Redigi as linhas acima quando, em 2012, um grupo composto por dirigentes sociais ligados ao governo petista, intelectuais, e membros/ex-membros do próprio governo petista assim como até do Governo FHC divulgaram um manifesto intitulado “A crise mundial, a defesa do Brasil e da paz” com o objetivo de buscar a “reaglutinação de forças no Brasil para enfrentar crise mundial”.

O manifesto, que sequer analisava a crise financeira e que apresentava propostas inaceitáveis do ponto de vista popular, não escondia que um dos seus principais objetivos era a defesa e a blindagem do governo petista para que este pudesse impor, de forma mais sossegada, o ajuste contra o andar de baixo.

Aquelas linhas seguem mais atuais do que nunca e se encaixam perfeitamente na mais nova manobra dos governistas na defesa do seu governo: o que eles têm chamado de “Frente de Esquerda” - termo que só confunde, enlameia e atrapalha a luta e a reorganização da esquerda no país - é na verdade uma “Frente Governista”. [2]

Isso ficou evidente na intervenção do presidente da CUT, Vagner Freitas, que apelou à defesa do projeto político de Dilma e Lula, em uma plenária realizada na quadra do Sindicato dos Bancários, em São Paulo, no último dia 31 de março, evento que contou com a presença do próprio Lula. [3]

Tal promessa de fidelidade ao governo federal se deu poucos dias após Dilma defender o ajuste fiscal, o agronegócio e criticar as tímidas objeções de João Pedro Stédile dentro de um assentamento do próprio MST. [4] E de dar como resposta ao ato governista do dia 13 de março a irreversibilidade do ajuste contra os trabalhadores e a privatização de distribuidoras, termelétricas e postos de gasolina da Petrobras – sendo que o Bradesco BBI ficou encarregado de dirigir a venda de ativos da Petrobras Distribuidora. [5]

Diante das respostas do governo qualquer dirigente social minimamente comprometido de forma sincera com a pauta da classe trabalhadora não teria dúvidas de retirar qualquer apoio ao mesmo.
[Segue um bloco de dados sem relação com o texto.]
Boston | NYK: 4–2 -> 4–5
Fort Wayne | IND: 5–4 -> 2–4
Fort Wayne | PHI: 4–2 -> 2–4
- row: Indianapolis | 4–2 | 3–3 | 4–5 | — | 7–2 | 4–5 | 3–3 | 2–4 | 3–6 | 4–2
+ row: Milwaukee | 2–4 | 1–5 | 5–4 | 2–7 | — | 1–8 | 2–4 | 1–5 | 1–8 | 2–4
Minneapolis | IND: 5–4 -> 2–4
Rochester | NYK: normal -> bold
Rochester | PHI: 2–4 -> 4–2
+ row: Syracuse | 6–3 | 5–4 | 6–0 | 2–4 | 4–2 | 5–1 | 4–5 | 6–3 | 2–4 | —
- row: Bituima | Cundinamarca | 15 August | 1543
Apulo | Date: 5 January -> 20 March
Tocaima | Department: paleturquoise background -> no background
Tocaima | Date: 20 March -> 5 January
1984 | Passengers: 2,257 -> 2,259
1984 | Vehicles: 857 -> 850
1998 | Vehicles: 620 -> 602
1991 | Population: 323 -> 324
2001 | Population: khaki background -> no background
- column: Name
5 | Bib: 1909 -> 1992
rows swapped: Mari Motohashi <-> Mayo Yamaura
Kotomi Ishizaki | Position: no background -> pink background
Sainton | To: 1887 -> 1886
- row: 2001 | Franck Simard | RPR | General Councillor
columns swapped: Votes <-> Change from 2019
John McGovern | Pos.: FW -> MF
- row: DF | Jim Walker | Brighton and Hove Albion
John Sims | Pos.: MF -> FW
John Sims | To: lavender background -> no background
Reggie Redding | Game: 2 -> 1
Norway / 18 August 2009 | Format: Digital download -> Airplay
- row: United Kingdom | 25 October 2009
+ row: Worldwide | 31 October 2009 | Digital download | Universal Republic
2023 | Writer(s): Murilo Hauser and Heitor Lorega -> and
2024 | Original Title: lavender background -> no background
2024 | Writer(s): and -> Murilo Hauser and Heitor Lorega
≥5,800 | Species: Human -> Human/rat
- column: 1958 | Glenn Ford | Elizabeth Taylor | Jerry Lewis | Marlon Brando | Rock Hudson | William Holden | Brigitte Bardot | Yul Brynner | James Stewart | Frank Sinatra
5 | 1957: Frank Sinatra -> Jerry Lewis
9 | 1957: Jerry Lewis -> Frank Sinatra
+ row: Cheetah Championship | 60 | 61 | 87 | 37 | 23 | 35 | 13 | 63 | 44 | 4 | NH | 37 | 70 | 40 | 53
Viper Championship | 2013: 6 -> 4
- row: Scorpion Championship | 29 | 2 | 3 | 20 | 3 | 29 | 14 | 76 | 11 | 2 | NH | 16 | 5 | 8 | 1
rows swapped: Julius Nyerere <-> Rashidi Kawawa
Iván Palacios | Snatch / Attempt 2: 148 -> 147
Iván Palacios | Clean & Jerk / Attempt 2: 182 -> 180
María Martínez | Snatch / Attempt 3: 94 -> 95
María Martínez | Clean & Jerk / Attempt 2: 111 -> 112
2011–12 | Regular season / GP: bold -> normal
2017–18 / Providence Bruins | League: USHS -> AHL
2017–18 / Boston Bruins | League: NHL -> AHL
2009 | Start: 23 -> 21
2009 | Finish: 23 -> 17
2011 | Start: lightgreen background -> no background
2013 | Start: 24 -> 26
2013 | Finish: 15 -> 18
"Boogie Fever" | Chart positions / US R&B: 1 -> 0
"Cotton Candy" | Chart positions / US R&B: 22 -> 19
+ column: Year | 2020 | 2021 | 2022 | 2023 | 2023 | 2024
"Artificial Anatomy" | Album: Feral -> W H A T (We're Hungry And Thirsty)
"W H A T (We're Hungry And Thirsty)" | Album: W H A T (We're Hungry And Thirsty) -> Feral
Mas não foi a atitude da direção da CUT, da UNE e do MST, o que evidencia que os direitos dos trabalhadores não passam de cortina de fumaça para disfarçar o seu apoio ao governo e de uma falsa satisfação para as suas bases.

Para aumentar a cortina de fumaça, justificar o seu apoio ao projeto político dos governos petistas e tentar arrastar a esquerda para a sua “Frente Governista” é erigido o espantalho do golpe da direita – chegando alguns ao ponto de dizer que há uma conspiração desde Washington contra o governo petista devido ao pré-sal, como se este já não estivesse sendo entregue como nos atesta o leilão do Campo de Libra realizado em 2013 em uma operação repleta de irregularidades, repressão desmedida e valores irrisórios. [6]

Esse argumento não é novo e uma análise criteriosa dos fatos não deixa dúvidas de que se trata de um tremendo espantalho.

Em 2005, diante do escândalo do mensalão, não foram poucos os dirigentes governistas que alardearam que estava em curso um “golpe das elites” contra o então Governo Lula. Com essa justificativa dirigentes da CUT, da UNE e do MST organizaram atos em defesa do governo. Não tardou para que desde Washington o então presidente George Bush enviasse o seu secretário, John Snow, para prestar solidariedade a Lula, sendo que depois o próprio Bush veio pessoalmente fazer o mesmo.

Posteriormente os inúmeros prêmios distribuídos à Lula em vários países e eventos organizados pelos ricos – como o de “Estadista Global” conferido pelo Fórum Econômico Mundial em 2010 – mostraram o quanto as elites odeiam os governos do PT. [7] Um governo que serve de inspiração para políticos como o venezuelano Henrique Capriles [8] e o golpista paraguaio Federico Franco. [9]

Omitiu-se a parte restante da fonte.